Ok, I admit it. I'm Cheap!

So iwanted to hook my wifes laptop up to my TV downstairs so we could all play a new video game together. Long story short the best way to do it was to use my new AV surround sound systems plugs on the front, only problem, laptop; s video out, and 1/8" headphone out. AV receiver; rca in, you know L/R audio composite Video. So I checked to make sure I wasn't crazy and sure enough you can easily go from s video to rca. I hop in the car and run down to the local Radio Shaft er, shack $34.95 for a Monster cable s video to RCA! Well luckily I had just looked up this page http://www.tkk.fi/Misc/Electronics/circuits/svideo2cvideo.html and remebered the values. One s video connector, one RCA connector, and one 470pF capacitor later and I'm in bussiness. Just incase you didn't know soldering on an s-video connector is a major PITA so only do this project if you're a cheap SOB like me!


----------



## stantonsound (Jun 11, 2007)

I bought a MacBook Pro a couple of months ago, and was annoyed to find that there was no vga or s-video out on it. There was some other format that I was not familiar with. I went to the apple store and they told me that they had a whole collection of adapters and could give me s-video, composite, or vga out for about $10 per adapter. I do a lot of video for corporate events....you know, the 25 people meetings with a small table top screen.....so I bought all of them. I usually just set up their laptop or computer with my screen and projector, but occasionally they will rent a computer from me as well. This way, I am prepared to hook up to just about anything.


----------



## avkid (Jun 11, 2007)

The connector on your MacBook is  DVI.
The connection is great and the image quality increase is noticeable compared to VGA.


----------



## Chris15 (Jun 12, 2007)

Van, you've never tried soldering a HD15 have you? THAT is a PITA.


----------



## Footer (Jun 12, 2007)

Chris15 said:


> Van, you've never tried soldering a HD15 have you? THAT is a PITA.

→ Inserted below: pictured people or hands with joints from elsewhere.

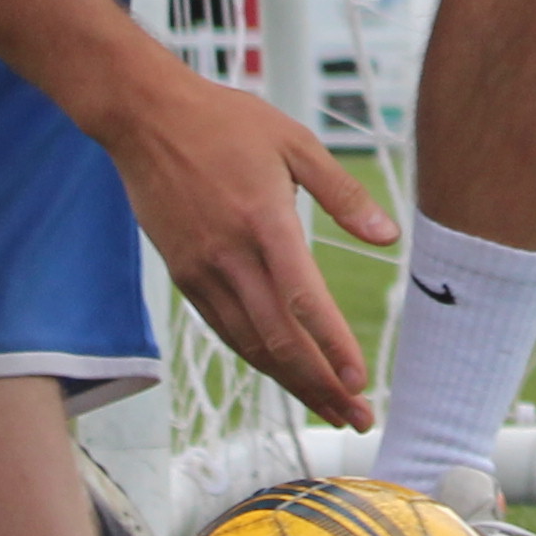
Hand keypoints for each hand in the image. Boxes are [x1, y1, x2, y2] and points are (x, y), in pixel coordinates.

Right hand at [89, 61, 402, 430]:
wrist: (146, 118)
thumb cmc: (226, 122)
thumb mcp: (295, 142)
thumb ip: (344, 194)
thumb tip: (388, 237)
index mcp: (264, 222)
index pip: (303, 301)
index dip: (332, 348)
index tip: (359, 382)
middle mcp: (230, 256)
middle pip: (279, 339)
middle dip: (321, 386)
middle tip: (358, 418)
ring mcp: (202, 270)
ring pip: (250, 344)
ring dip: (292, 382)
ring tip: (330, 409)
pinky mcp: (184, 275)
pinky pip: (225, 328)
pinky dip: (258, 357)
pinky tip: (284, 373)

thats why they invented crimp on pin connectors, very quick.


----------



## Chris15 (Jun 12, 2007)

Thanks Footer, I'll have to look into those.


----------



## wadeace (Aug 22, 2008)

i dont think they make a crimp svideo.
i know rs has an adapter thats under $10


----------



## Sayen (Aug 22, 2008)

I had the same problem Van describes this summer, and I think I found a similar adapter at Fry's Electronics for around $5. Usually you have to hunt around in the component areas, and stay away from the big displays. I'll go out on a limb and venture that for most home applications a cheap $5 cable is going to be equivalent to a $40+ cable. And don't believe those displays where they hook up two TVs to show you the difference between two cables, unless they let you adjust the picture and look at the physical cables.

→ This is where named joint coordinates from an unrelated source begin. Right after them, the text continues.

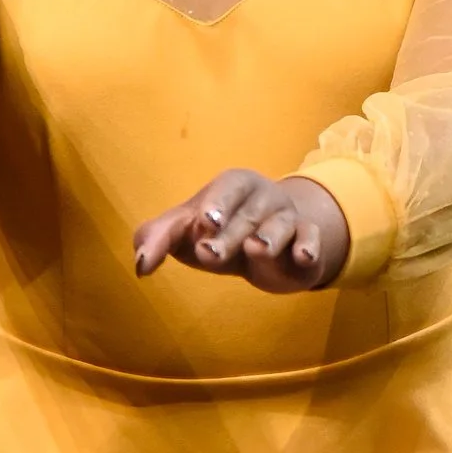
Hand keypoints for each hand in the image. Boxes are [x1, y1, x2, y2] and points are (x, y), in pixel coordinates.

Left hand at [133, 168, 349, 293]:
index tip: (204, 222)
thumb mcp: (187, 233)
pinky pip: (311, 239)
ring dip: (268, 237)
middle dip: (229, 233)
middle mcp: (263, 197)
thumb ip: (157, 240)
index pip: (222, 192)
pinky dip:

Worse yet is the iPod crap. An iPod adapter for TV sells on the accessories isle for about $50. A replacement cable for a camcorder, which does the same thing and is just color coded wrong, can be bought of ebay for about $3. Actually, even iPod stuff is cheaper on ebay, and you can still get it new.


----------



## mnfreelancer (Aug 24, 2008)

Big surprise - once again, Monster Cable wins for biggest farce in the universe...


----------



## tech2000 (Aug 30, 2008)

although I have found monster cable to be a lot better than some brands out there...however, some cheap cables have been just as good as monster cable too.


----------



## wadeace (Aug 30, 2008)

with monster cable you are often paying for the products outer design and packaging. although some times you do actually get what you pay for from the, but rarely.


----------